Unique Primary Index
When the rows are accessed using Unique Primary Index, then it is one AMP operation.
EXPLAIN SELECT * FROM employee WHERE EmployeeNo = 101;
When the above query is executed, it produces the following output. As can be seen it is a single-AMP retrieval and the optimizer is using the unique primary index to access the row.
1) First, we do a single-AMP RETRIEVE step from TDUSER.employee by way of the unique primary index "TDUSER.employee.EmployeeNo = 101" with no residual conditions. The estimated time for this step is 0.01 seconds. → The row is sent directly back to the user as the result of statement 1. The total estimated time is 0.01 seconds.
Unique Secondary Index
When the rows are accessed using Unique Secondary Index, it’s a two amp operation.
Consider the table Salary with the following definition.

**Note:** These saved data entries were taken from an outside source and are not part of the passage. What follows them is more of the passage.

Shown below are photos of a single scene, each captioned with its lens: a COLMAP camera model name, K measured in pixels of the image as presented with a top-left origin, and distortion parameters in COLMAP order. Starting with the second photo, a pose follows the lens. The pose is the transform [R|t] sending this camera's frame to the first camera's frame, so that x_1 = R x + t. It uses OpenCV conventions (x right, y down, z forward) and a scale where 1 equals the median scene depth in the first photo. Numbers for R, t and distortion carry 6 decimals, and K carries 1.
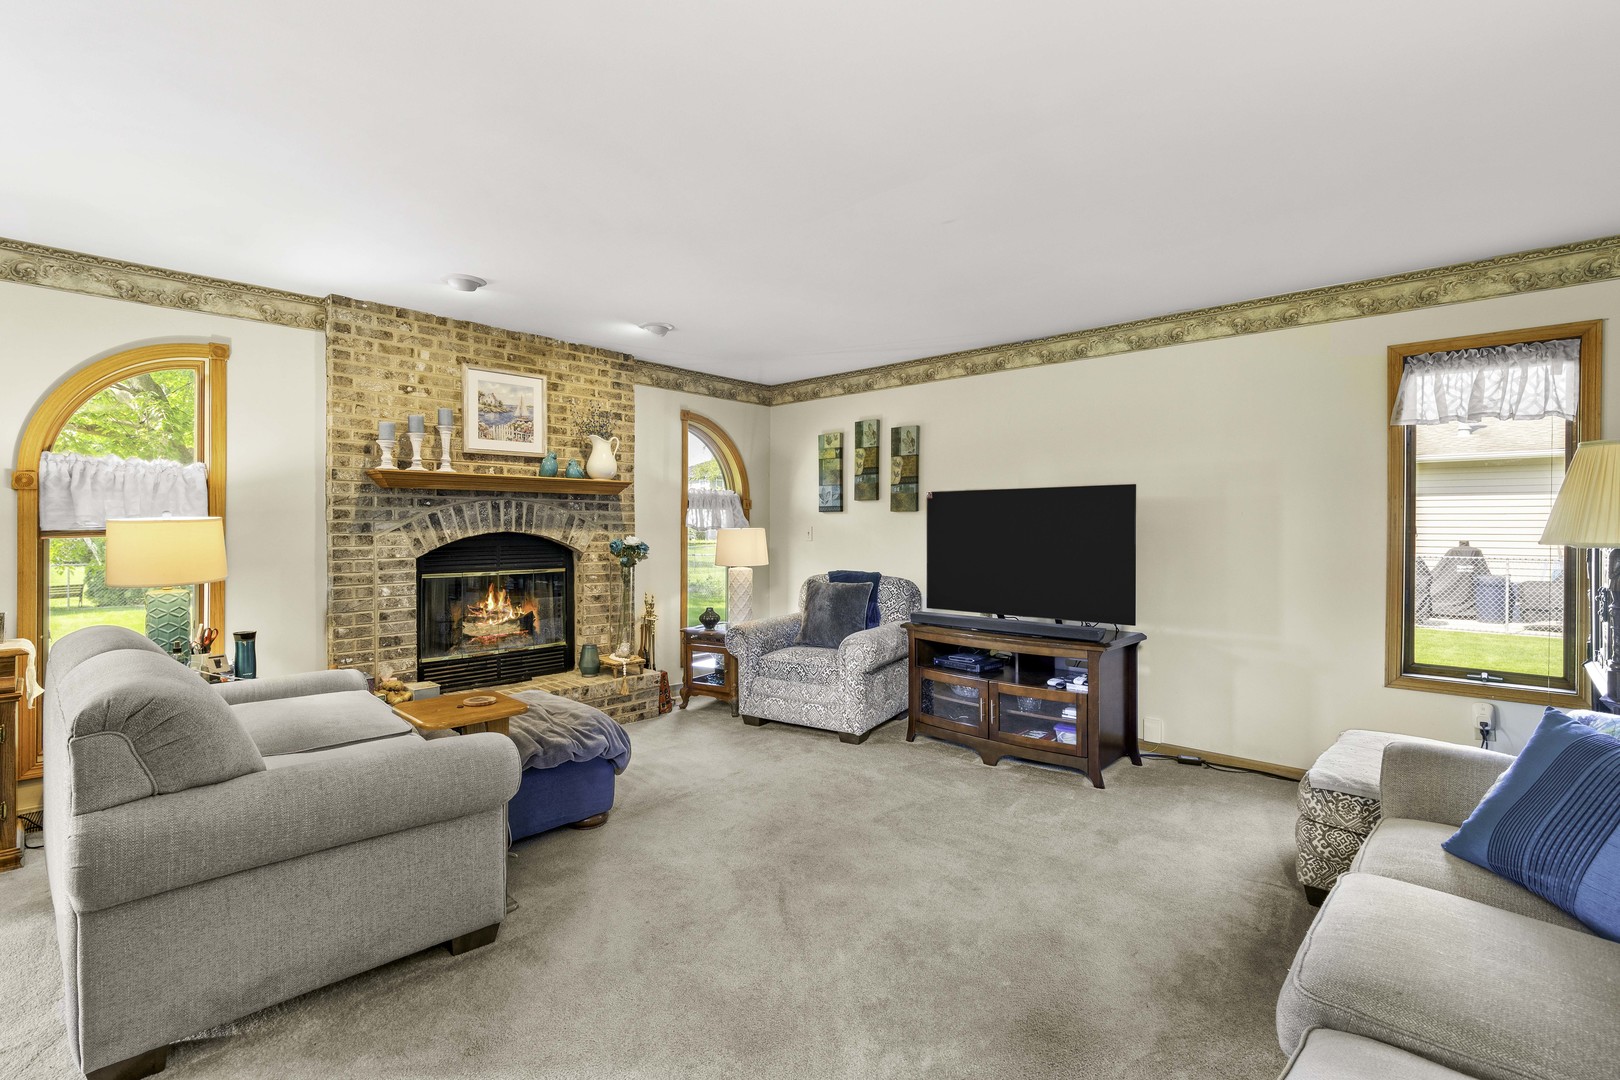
lens RADIAL K [[742.1, 0, 806.5], [0, 742.1, 529.8], [0, 0, 1]] dist [-0.004305, -0.000120]
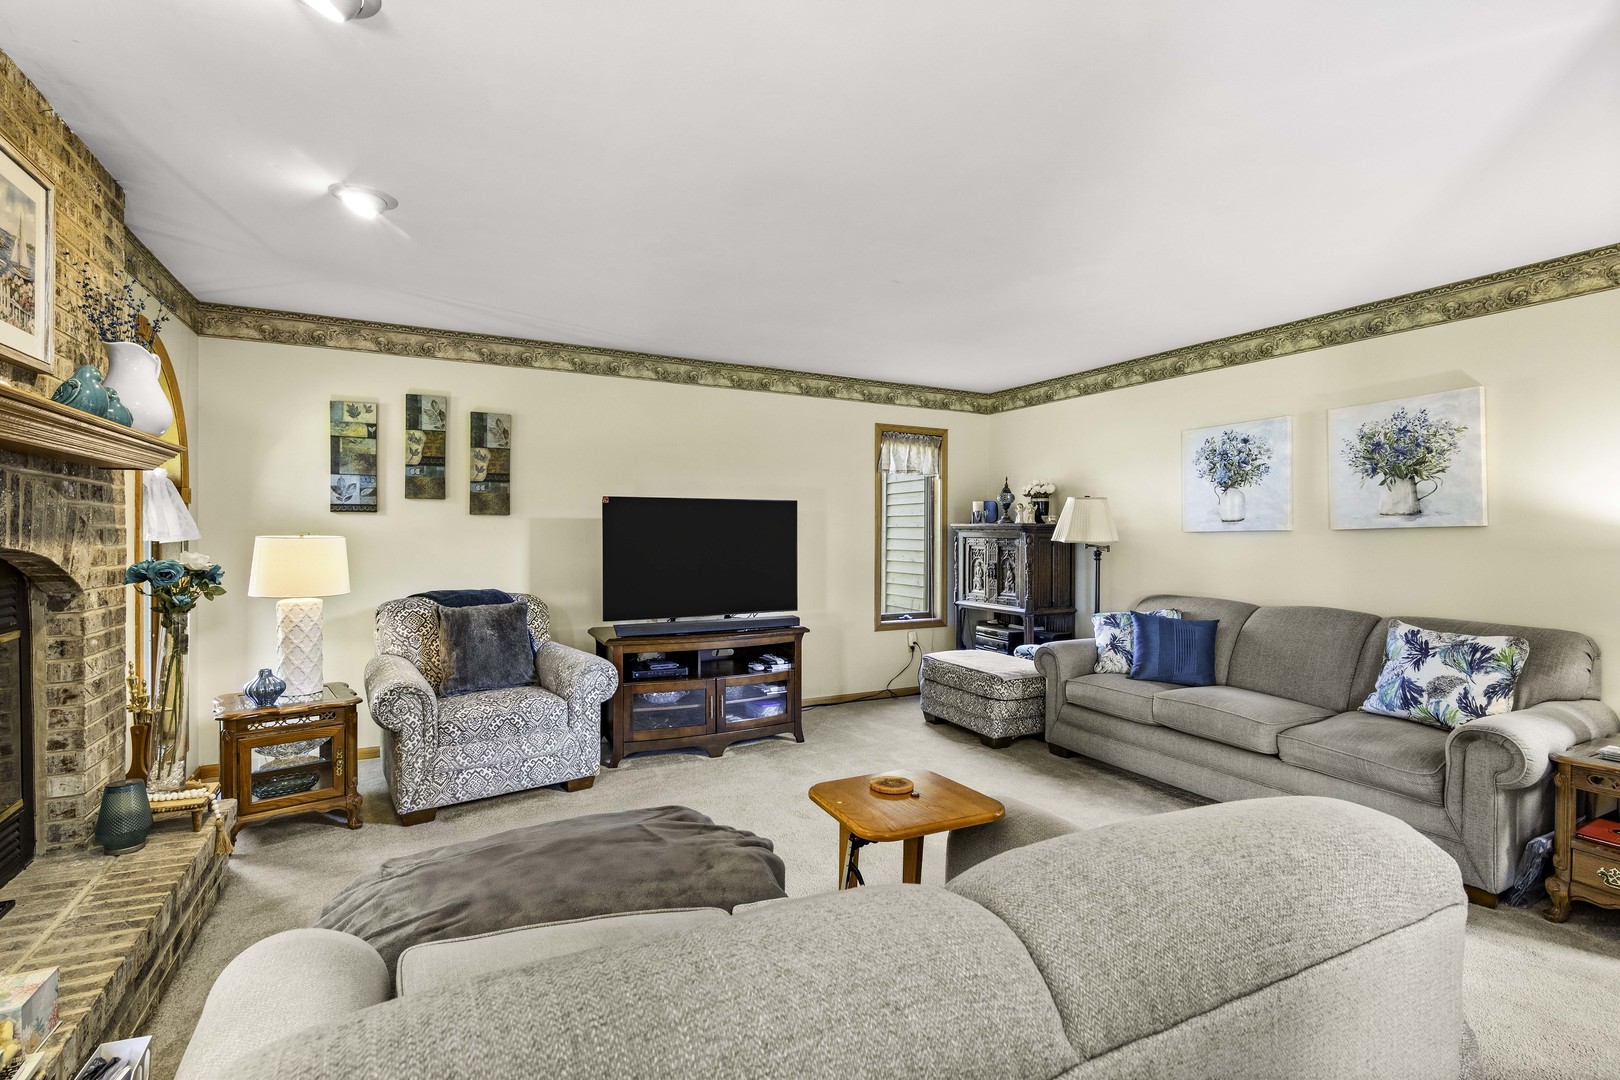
lens RADIAL K [[742.1, 0, 800.3], [0, 742.1, 535.7], [0, 0, 1]] dist [-0.004305, -0.000120]
pose [[0.342605, -0.003673, 0.939472, -0.541952], [0.001882, 0.999993, 0.003224, -0.003686], [-0.939478, 0.000663, 0.342610, 0.396612]]
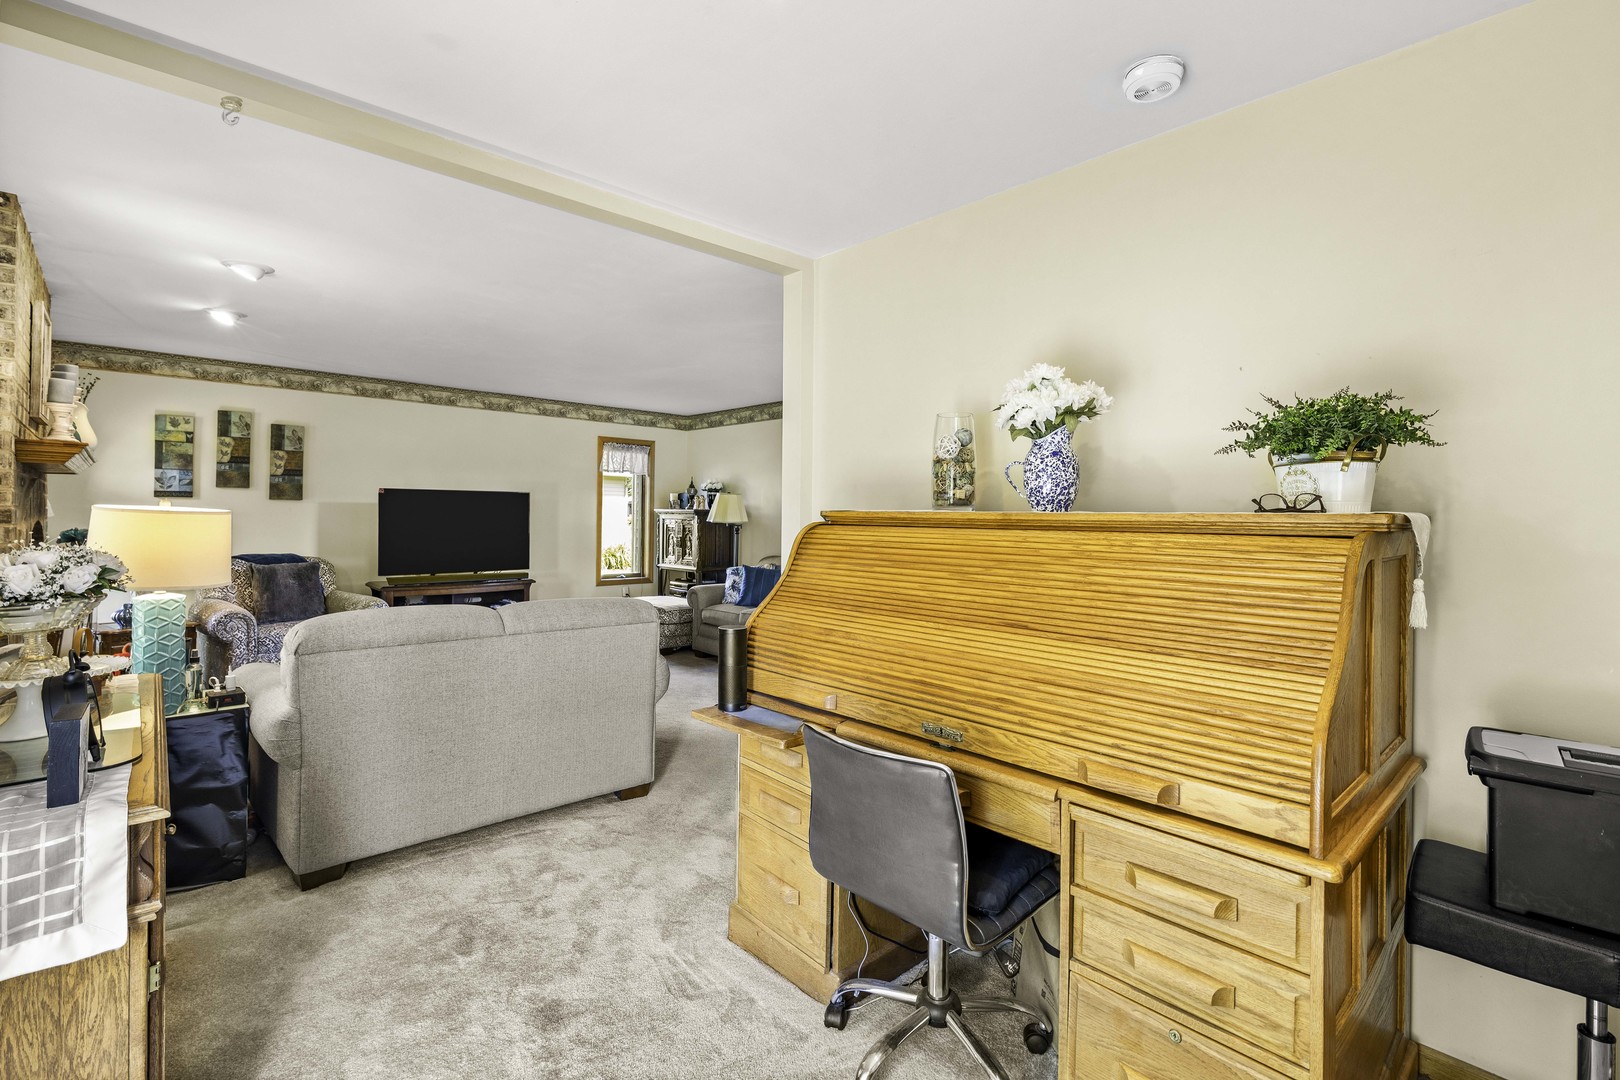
lens RADIAL K [[742.1, 0, 806.2], [0, 742.1, 509.1], [0, 0, 1]] dist [-0.004305, -0.000120]
pose [[0.078555, 0.009027, 0.996869, -0.951223], [-0.005800, 0.999946, -0.008598, -0.005862], [-0.996893, -0.005106, 0.078603, 0.123370]]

CREATE SET TABLE SALARY,FALLBACK ( EmployeeNo INTEGER, Gross INTEGER, Deduction INTEGER, NetPay INTEGER ) PRIMARY INDEX ( EmployeeNo ) UNIQUE INDEX (EmployeeNo);
Consider the following SELECT statement.
EXPLAIN SELECT * FROM Salary WHERE EmployeeNo = 101;
When the above query is executed, it produces the following output. As can be seen the optimizer retrieves the row in two amp operation using unique secondary index.
1) First, we do a two-AMP RETRIEVE step from TDUSER.Salary by way of unique index # 4 "TDUSER.Salary.EmployeeNo = 101" with no residual conditions. The estimated time for this step is 0.01 seconds. → The row is sent directly back to the user as the result of statement 1. The total estimated time is 0.01 seconds.
Following is the list of terms commonly seen in EXPLAIN plan.
... (Last Use) …
A spool file is no longer needed and will be released when this step completes.
... with no residual conditions …
All applicable conditions have been applied to the rows.
... END TRANSACTION …
Transaction locks are released, and changes are committed.
... eliminating duplicate rows ...
Duplicate rows only exist in spool files, not set tables. Doing a DISTINCT operation.
... by way of a traversal of index #n extracting row ids only …
A spool file is built containing the Row IDs found in a secondary index (index #n)
... we do a SMS (set manipulation step) …
Combining rows using a UNION, MINUS, or INTERSECT operator.
... which is redistributed by hash code to all AMPs.
Redistributing data in preparation for a join.
... which is duplicated on all AMPs.
Duplicating data from the smaller table (in terms of SPOOL) in preparation for a join.
... (one_AMP) or (group_AMPs)
Indicates one AMP or subset of AMPs will be used instead of all AMPs.